Output the rows below as a Markdown table with the columns "Line No." and "Text", giving each line its number and skipping blank lines. Leave the pictures out of the answer.

Saved data entries
▼▼▼

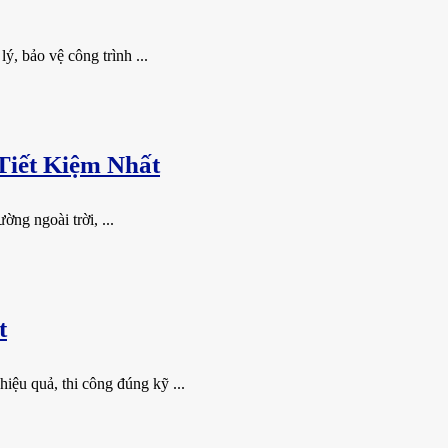
, bảo vệ công trình ...
Tiết Kiệm Nhất
ng ngoài trời, ...
t
ệu quả, thi công đúng kỹ ...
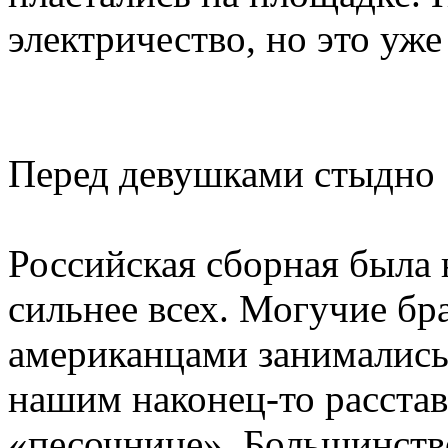
электричество, но это уже
Перед девушками стыдно
Российская сборная была 
сильнее всех. Могучие б
американцами занимались
нашим наконец-то расстав
«песочнице». Большинств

▲▲▲

* Written answer
| Line No. | Text |
|---|---|
| 1 | , bảo vệ công trình ... |
| 2 | Tiết Kiệm Nhất |
| 3 | ng ngoài trời, ... |
| 4 | t |
| 5 | ệu quả, thi công đúng kỹ ... |
| 6 | электричество, но это уже |
| 7 | Перед девушками стыдно |
| 8 | Российская сборная была  |
| 9 | сильнее всех. Могучие б |
| 10 | американцами занимались |
| 11 | нашим наконец-то расстав |
| 12 | «песочнице». Большинств |